__SET PROBLEM__. Can you rewrite the part that opens with the line containing "scientific name: Dysstroma truncata" and closes with the line containing "family: Cricetidae", putting "vernacular name" in place of "common name" and leaving everything else unchanged? Give back only those lines.

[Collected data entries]
--- begin ---

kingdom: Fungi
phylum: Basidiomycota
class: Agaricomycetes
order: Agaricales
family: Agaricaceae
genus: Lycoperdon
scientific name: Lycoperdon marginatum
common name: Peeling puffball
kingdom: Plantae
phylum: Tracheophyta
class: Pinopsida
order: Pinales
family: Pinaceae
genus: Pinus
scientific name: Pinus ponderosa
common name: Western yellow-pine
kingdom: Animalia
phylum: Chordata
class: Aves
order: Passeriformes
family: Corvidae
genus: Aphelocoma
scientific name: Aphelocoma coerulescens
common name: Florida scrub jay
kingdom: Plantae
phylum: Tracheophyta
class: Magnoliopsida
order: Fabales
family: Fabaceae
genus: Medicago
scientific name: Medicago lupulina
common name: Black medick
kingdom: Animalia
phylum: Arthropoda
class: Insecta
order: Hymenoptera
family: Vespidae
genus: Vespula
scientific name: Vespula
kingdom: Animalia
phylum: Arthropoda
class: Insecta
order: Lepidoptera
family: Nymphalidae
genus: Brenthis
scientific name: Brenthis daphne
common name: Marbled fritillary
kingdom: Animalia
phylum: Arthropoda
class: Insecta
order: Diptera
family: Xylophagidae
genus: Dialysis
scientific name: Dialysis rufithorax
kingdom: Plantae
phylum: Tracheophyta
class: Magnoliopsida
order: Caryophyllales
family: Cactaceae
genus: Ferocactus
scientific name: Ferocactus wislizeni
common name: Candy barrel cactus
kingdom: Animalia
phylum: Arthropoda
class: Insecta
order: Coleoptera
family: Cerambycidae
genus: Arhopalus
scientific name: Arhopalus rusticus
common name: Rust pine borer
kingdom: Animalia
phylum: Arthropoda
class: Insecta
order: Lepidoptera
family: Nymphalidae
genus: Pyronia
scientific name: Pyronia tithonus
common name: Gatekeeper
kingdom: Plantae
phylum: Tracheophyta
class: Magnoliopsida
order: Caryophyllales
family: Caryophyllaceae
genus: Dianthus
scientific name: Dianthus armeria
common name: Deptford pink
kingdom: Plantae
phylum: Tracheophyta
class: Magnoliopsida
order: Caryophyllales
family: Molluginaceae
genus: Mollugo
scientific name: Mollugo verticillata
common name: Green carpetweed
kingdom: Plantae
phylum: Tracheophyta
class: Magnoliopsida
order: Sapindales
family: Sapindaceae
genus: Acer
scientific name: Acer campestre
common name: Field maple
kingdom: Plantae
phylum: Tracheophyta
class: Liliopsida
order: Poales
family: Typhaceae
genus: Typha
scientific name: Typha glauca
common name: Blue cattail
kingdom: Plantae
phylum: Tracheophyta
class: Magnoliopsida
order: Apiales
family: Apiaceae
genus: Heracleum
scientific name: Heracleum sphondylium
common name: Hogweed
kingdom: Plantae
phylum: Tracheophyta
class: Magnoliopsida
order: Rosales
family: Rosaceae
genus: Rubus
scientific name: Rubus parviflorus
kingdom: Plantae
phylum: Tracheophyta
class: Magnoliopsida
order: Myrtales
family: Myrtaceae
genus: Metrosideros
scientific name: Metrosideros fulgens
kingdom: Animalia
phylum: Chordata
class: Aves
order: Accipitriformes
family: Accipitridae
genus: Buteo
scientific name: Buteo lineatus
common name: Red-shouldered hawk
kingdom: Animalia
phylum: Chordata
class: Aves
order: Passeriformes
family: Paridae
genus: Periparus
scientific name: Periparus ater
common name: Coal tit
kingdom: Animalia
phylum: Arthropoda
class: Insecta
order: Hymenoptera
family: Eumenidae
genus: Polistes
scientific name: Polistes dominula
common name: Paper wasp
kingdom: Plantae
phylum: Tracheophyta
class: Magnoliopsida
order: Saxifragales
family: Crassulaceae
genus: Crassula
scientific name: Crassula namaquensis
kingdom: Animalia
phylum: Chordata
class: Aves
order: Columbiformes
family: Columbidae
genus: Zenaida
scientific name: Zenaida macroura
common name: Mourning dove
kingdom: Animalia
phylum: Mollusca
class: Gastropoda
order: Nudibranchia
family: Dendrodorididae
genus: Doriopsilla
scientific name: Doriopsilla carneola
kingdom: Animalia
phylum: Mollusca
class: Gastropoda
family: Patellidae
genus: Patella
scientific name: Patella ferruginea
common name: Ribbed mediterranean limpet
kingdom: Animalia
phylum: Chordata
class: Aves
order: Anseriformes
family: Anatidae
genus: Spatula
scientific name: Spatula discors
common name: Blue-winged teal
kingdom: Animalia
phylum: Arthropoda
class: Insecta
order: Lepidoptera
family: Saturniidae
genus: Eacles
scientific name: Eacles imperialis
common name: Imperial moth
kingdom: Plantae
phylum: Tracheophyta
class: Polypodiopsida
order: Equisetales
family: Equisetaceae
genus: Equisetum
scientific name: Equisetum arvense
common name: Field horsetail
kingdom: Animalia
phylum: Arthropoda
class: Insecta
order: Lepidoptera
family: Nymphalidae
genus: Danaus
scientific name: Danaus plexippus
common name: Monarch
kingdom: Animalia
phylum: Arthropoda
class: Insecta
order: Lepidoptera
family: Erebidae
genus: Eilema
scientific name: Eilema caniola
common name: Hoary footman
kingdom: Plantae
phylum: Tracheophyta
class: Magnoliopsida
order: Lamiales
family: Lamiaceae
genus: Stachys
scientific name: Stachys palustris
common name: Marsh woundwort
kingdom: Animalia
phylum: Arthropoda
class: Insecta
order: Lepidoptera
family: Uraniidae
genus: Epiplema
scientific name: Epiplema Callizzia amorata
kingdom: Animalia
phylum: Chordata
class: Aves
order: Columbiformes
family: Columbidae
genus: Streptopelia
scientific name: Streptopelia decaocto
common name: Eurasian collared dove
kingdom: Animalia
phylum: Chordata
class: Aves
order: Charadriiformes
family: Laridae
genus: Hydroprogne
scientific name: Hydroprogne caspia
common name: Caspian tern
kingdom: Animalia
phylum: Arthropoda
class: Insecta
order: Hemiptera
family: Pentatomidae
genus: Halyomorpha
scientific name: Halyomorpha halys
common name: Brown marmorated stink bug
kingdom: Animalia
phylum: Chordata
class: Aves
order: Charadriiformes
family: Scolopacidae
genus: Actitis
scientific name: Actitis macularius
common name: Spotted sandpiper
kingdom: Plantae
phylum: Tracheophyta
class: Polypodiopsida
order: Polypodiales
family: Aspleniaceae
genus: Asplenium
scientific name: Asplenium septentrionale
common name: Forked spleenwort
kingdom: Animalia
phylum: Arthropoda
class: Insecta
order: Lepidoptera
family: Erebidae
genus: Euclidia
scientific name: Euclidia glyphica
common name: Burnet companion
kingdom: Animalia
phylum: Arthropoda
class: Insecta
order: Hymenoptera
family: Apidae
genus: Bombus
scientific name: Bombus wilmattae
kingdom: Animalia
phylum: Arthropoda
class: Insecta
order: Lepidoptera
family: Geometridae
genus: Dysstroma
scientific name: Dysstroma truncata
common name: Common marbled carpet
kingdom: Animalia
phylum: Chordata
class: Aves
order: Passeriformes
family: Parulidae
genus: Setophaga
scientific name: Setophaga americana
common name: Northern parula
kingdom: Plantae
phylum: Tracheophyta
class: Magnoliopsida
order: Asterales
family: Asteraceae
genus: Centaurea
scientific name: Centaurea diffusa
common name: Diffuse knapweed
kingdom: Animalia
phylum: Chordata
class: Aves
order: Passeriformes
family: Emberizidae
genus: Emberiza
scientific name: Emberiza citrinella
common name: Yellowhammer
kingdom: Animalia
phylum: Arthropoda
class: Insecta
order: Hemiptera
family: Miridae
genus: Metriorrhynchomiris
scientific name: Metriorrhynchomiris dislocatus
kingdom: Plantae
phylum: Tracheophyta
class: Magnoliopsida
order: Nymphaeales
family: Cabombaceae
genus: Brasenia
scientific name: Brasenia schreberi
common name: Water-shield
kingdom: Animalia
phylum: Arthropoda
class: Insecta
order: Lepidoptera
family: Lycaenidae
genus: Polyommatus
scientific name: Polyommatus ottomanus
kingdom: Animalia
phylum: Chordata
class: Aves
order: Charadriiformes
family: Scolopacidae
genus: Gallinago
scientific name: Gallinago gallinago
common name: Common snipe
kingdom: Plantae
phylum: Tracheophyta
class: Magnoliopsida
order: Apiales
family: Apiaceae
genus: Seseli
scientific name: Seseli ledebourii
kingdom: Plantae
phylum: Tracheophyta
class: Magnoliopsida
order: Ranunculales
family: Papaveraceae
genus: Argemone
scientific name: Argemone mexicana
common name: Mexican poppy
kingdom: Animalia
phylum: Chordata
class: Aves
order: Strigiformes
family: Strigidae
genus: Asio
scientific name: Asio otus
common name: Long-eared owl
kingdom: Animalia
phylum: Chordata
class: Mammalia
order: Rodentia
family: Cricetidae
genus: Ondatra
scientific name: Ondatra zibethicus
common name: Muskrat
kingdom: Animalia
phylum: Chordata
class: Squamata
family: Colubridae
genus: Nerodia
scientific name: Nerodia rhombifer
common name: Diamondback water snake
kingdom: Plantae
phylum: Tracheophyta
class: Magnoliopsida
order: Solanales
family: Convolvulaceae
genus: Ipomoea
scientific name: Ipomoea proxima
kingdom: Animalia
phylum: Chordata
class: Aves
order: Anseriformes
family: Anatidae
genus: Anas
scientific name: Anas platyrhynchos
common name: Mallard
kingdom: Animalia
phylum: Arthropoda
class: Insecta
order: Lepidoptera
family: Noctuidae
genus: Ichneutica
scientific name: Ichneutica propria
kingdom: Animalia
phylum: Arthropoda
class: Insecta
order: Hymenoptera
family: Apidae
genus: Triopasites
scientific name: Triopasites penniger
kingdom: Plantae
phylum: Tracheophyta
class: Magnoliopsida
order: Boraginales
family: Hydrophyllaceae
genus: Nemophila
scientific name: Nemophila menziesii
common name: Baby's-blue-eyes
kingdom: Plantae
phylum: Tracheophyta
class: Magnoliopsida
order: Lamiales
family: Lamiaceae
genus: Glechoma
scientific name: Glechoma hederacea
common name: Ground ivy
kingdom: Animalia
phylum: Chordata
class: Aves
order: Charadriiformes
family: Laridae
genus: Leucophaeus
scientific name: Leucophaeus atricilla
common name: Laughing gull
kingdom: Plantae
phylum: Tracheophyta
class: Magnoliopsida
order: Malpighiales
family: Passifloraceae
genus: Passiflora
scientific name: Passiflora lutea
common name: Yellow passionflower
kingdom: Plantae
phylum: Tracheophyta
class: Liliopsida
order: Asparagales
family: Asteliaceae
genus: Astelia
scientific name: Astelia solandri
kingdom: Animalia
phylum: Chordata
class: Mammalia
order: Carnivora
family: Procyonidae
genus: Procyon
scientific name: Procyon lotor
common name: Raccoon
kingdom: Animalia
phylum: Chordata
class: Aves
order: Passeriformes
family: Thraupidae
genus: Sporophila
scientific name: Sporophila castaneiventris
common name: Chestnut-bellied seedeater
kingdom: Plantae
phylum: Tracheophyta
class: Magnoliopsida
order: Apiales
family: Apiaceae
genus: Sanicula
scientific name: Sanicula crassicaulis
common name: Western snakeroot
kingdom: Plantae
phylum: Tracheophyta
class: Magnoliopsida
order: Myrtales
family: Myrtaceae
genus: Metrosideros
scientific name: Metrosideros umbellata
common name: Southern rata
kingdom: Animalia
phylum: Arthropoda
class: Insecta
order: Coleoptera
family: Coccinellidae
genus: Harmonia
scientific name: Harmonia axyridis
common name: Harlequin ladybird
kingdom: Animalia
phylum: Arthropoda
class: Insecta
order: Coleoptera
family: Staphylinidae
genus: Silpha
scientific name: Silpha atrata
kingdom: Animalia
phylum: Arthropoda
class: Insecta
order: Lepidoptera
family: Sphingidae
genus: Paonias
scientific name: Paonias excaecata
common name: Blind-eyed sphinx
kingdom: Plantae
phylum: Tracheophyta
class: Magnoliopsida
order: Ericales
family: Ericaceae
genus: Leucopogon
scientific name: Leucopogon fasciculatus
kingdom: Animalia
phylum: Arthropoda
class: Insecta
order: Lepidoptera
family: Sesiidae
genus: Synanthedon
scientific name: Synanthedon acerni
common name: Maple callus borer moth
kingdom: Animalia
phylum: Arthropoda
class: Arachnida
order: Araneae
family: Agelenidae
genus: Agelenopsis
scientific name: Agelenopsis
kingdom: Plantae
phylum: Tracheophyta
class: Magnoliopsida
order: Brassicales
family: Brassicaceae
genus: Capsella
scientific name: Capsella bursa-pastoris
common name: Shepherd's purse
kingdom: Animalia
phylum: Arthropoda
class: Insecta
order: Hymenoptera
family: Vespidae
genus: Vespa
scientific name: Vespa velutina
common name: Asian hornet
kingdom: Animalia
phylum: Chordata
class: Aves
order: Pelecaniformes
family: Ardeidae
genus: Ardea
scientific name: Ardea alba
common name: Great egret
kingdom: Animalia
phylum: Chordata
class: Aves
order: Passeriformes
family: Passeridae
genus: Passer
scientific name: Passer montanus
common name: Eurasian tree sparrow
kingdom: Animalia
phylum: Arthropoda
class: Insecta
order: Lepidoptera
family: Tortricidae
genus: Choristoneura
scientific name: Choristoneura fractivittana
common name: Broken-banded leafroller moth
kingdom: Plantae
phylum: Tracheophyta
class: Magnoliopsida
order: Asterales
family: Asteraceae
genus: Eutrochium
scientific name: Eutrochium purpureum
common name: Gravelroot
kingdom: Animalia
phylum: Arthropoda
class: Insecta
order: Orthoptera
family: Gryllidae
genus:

--- end ---

__COMPLETED TASK__.
scientific name: Dysstroma truncata
vernacular name: Common marbled carpet
kingdom: Animalia
phylum: Chordata
class: Aves
order: Passeriformes
family: Parulidae
genus: Setophaga
scientific name: Setophaga americana
vernacular name: Northern parula
kingdom: Plantae
phylum: Tracheophyta
class: Magnoliopsida
order: Asterales
family: Asteraceae
genus: Centaurea
scientific name: Centaurea diffusa
vernacular name: Diffuse knapweed
kingdom: Animalia
phylum: Chordata
class: Aves
order: Passeriformes
family: Emberizidae
genus: Emberiza
scientific name: Emberiza citrinella
vernacular name: Yellowhammer
kingdom: Animalia
phylum: Arthropoda
class: Insecta
order: Hemiptera
family: Miridae
genus: Metriorrhynchomiris
scientific name: Metriorrhynchomiris dislocatus
kingdom: Plantae
phylum: Tracheophyta
class: Magnoliopsida
order: Nymphaeales
family: Cabombaceae
genus: Brasenia
scientific name: Brasenia schreberi
vernacular name: Water-shield
kingdom: Animalia
phylum: Arthropoda
class: Insecta
order: Lepidoptera
family: Lycaenidae
genus: Polyommatus
scientific name: Polyommatus ottomanus
kingdom: Animalia
phylum: Chordata
class: Aves
order: Charadriiformes
family: Scolopacidae
genus: Gallinago
scientific name: Gallinago gallinago
vernacular name: Common snipe
kingdom: Plantae
phylum: Tracheophyta
class: Magnoliopsida
order: Apiales
family: Apiaceae
genus: Seseli
scientific name: Seseli ledebourii
kingdom: Plantae
phylum: Tracheophyta
class: Magnoliopsida
order: Ranunculales
family: Papaveraceae
genus: Argemone
scientific name: Argemone mexicana
vernacular name: Mexican poppy
kingdom: Animalia
phylum: Chordata
class: Aves
order: Strigiformes
family: Strigidae
genus: Asio
scientific name: Asio otus
vernacular name: Long-eared owl
kingdom: Animalia
phylum: Chordata
class: Mammalia
order: Rodentia
family: Cricetidae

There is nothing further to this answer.